Here is a little story I wrote for my cousin, Ingrid's, blog, IceCreamIsNiceCream, which sadly is now quite derelict.

Petey stumbles out of the coffee shop.  He wanders around the city
and after about half-an-hour, realizes he is quite lost.
He starts to search around for his backpack.  In it, he will
find things that might help get him out of this mess, like a
map and phone numbers of people that he could call in an
emergency.  Thinking that he has left it in the coffee shop,
he starts to sweat, then realizes it is on his back.
After rummaging around in it for a while, he pulls out
a tattered notebook, which slips from his hands and falls
open on the pavement.  There, in a fuzzy scrawl he does not
recognize, is the name and number of his favourite cousin,
Ingrid, who just happens to live in Amsterdam.

"I'm in luck," he thinks, glancing across the street to
the waiting booth with the phone in it.  Which, curses, does
not take coins.  He will have to walk back to the station
to buy a phone card.  Three hours later he is at the phone,
notebook in hand.  His heart is pounding, which is making
him see strange hallucinations of angels and demons fighting,
amongst other things.

Will she have time to see him?  Even if she has time,
will she forgive him for the last two times they met
when he unloaded his twisted philosophical meanderings
and his problems, which he always does when he's stressed.

He takes a deep breath, swallows and dials the number.

"Ingrid?  I just happened to be in your corner of the
universe.  How about hanging out for the afternoon?"

He hears her response from the other end of the line.

"Great.  We can meet in the coffee shop on Kerkstraat."

Ingrid is one of his favourite people because (unlike him)
she is always smiling and she can make him laugh.  But today
she has lost her smile.  He wonder if she wants to cry but
is too shy to do so openly.  Petey, by contrast, is
sobbing his eyes out because smoking dope always makes
him cry.  Plus he loses all shame about being a 35 year
old man and bawling in public.

"Look," he explains between sobs.  "It's a gateway to
another universe."

He is holding open a map of Amsterdam and gesticulating
wildly.

"It's all in the geometry of the streets.  That's the
launch point," he says, pointing.
"The normal rules don't apply, so I was thinking..."

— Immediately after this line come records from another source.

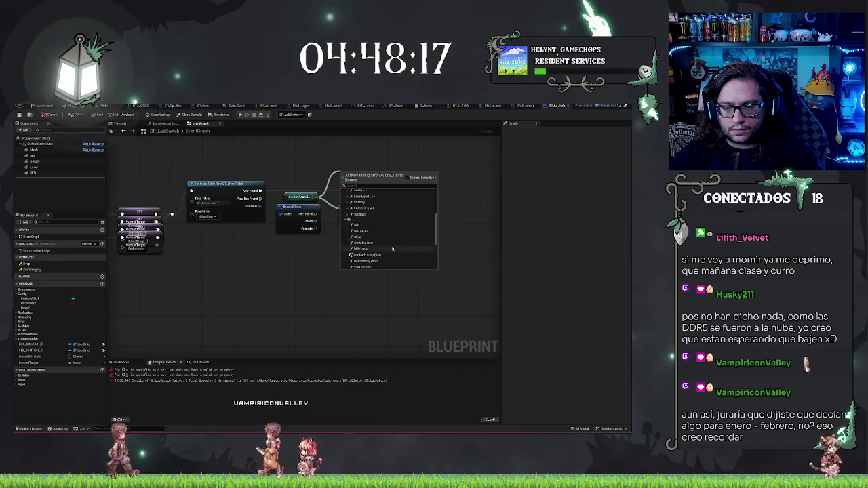
pyautogui.scroll(-2, 391, 248)
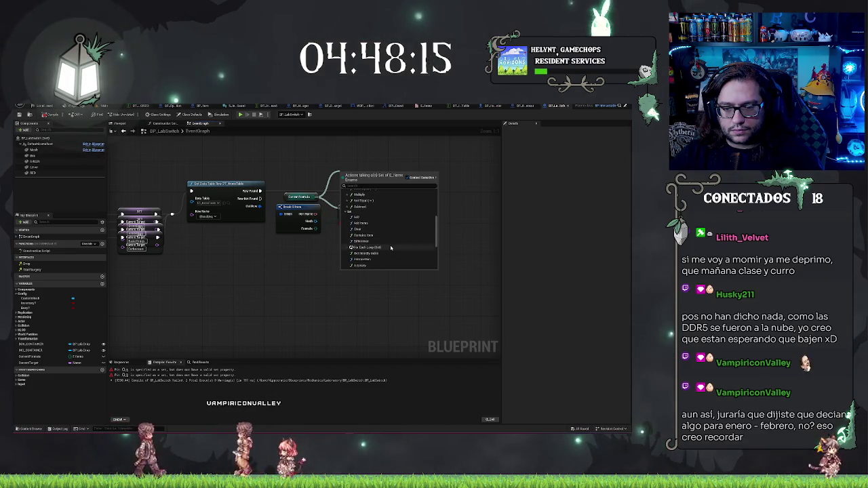
pyautogui.scroll(-2, 390, 248)
pyautogui.scroll(-1, 391, 249)
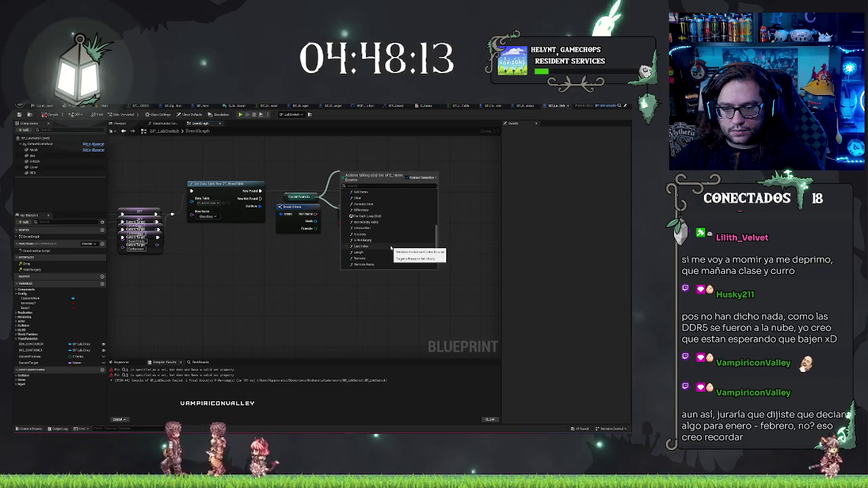
pyautogui.scroll(-2, 390, 248)
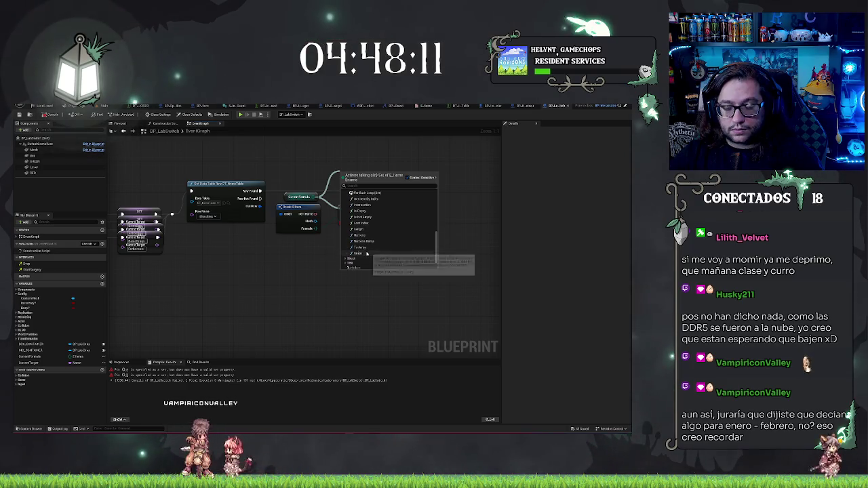
pyautogui.scroll(2, 369, 234)
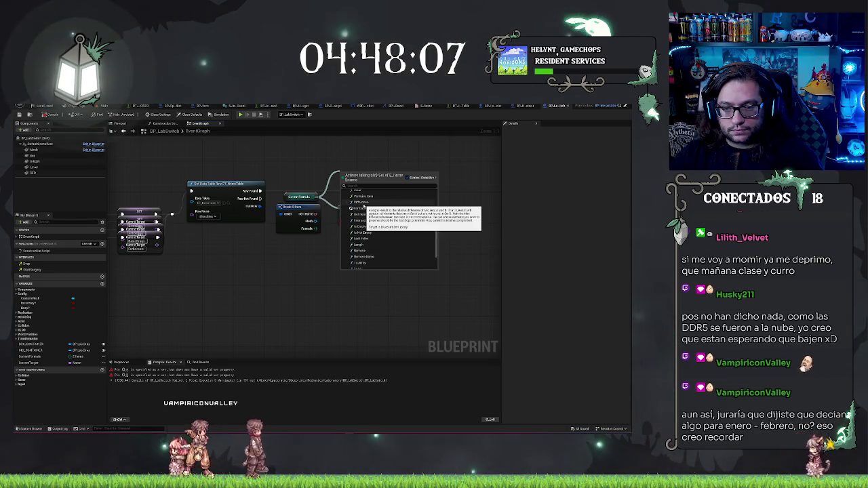
pyautogui.click(362, 202)
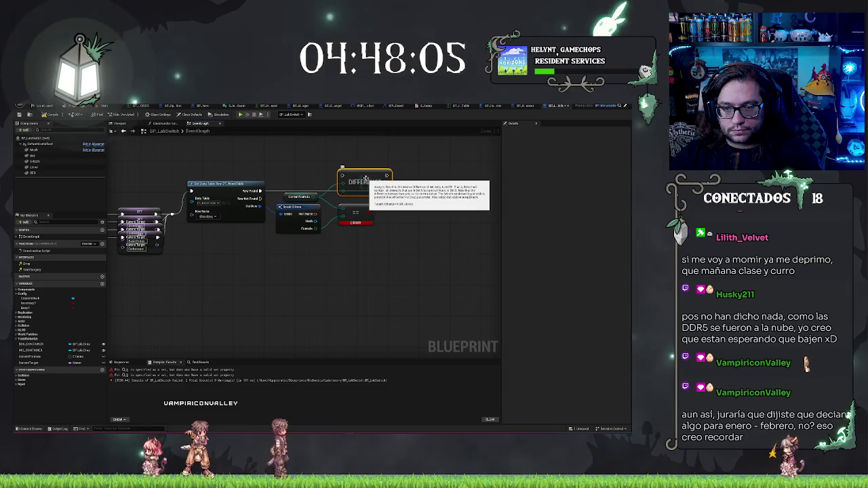
pyautogui.moveTo(367, 175); pyautogui.dragTo(343, 160)
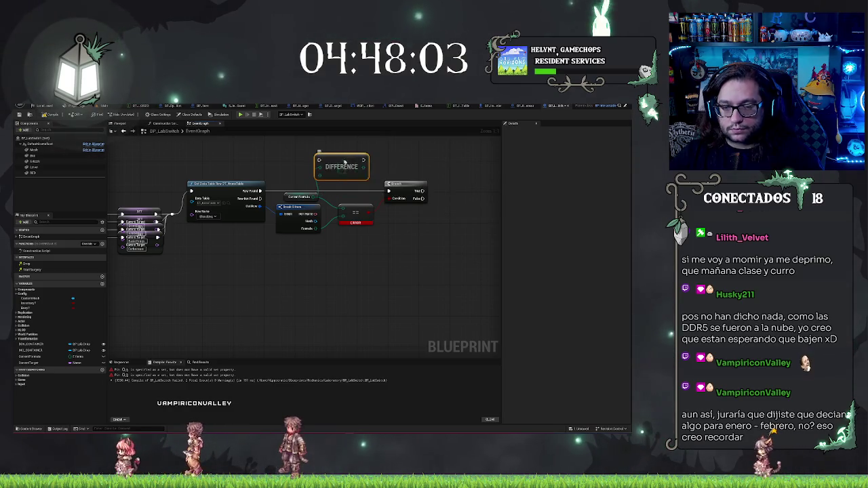
pyautogui.press('Delete')
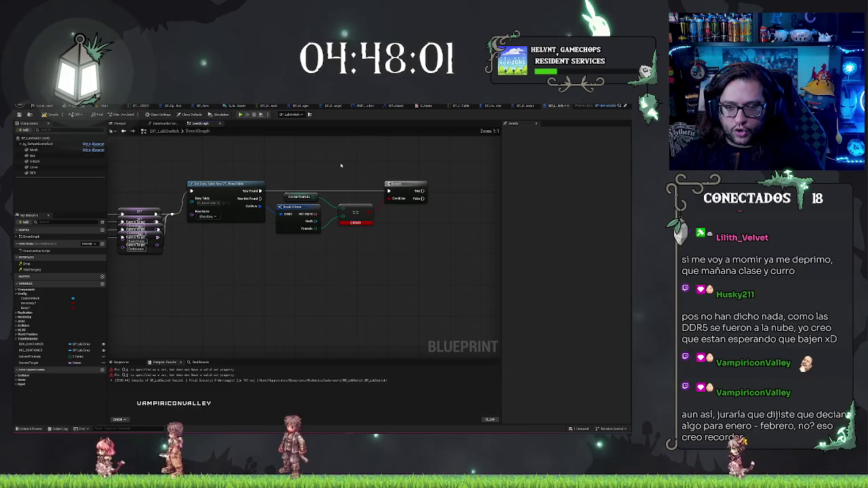
pyautogui.moveTo(315, 194); pyautogui.dragTo(346, 163)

"Maybe I can get my smile back?" she finishes.

"Exactly."

They walk back to the station.

"I figured it out on the way into town."  Petey gestures
towards the platform, which labelled somewhat ominously as,
"unknown."

As the train is picking up speed, it transforms itself into
a launch vehicle and the buildings into impulse magnets.
An announcer walks into the cabin and starts describing the
sights but nobody's listening because everybody's gazing out
in wonder.  Plus they're all completely fucking stoned.

Their ears perk up, though, when the announcer says,
"but you can't be happy ALL the time.  That's why we designed
this:... "  The train had stopped all the tourists had unloaded.
The space is indescribably convoluted and filled with bizarre
contraptions whose purpose they can only guess at.
The announcer continues:
"the torture simulator.  Remember, the normal rules don't
apply.  Torture all you want.  You pop out just fine on the
other side."

They take turns while the others devise diabolical punishments.

"What the hell," says Petey, "I've got a high pain tolerance.
Might as well give it a whirl."

The other tourists debate among themselves.

"We could rip out all his chest hair and feed it to him..."
And such like.  He doesn't last long.

After this, the guests are allowed to explore on their own.
Ingrid sits down to ruminate.  She is just not herself today.
But Petey is jumping up and down and pointing (man that was
some strong hash!)  The sign says, "Bicycle Rides."

They are each presented a surreal-looking mount.  Ingrid taks
off on hers but Petey is struggling to keep up because his
arms and legs have been exchanged (as one of his tortures.)

They see all kinds of strange and wondrous things: animals
whose insides are outside and vice versa, plants that
grow upside down, every mythical creature ever invented
and many other things not even describable on paper.

They look at each other.  "I don't know if this is really
my thing," starts Ingrid.  "I think I'm happy with normal,
everyday world with normal rules."

"Agreed."  And all of a sudden they are back in the streets
of Amsterdam, bumping over the cobblestones.  Each jagged piece
glistens with just fallen-rain and it is all they can do to
steer their bikes between the tourists, over the tram tracks,
past the other cyclists and all along the variegated rows of
ancient and new buildings.  There is just so much to see and do that
it is too much for the eye to take in.  But the sun comes out
where they find some peace and respite in an outdoor cafe where they drink
coffee and wine and smoke cigarettes.

By the end of the day, Ingrid has her smile back.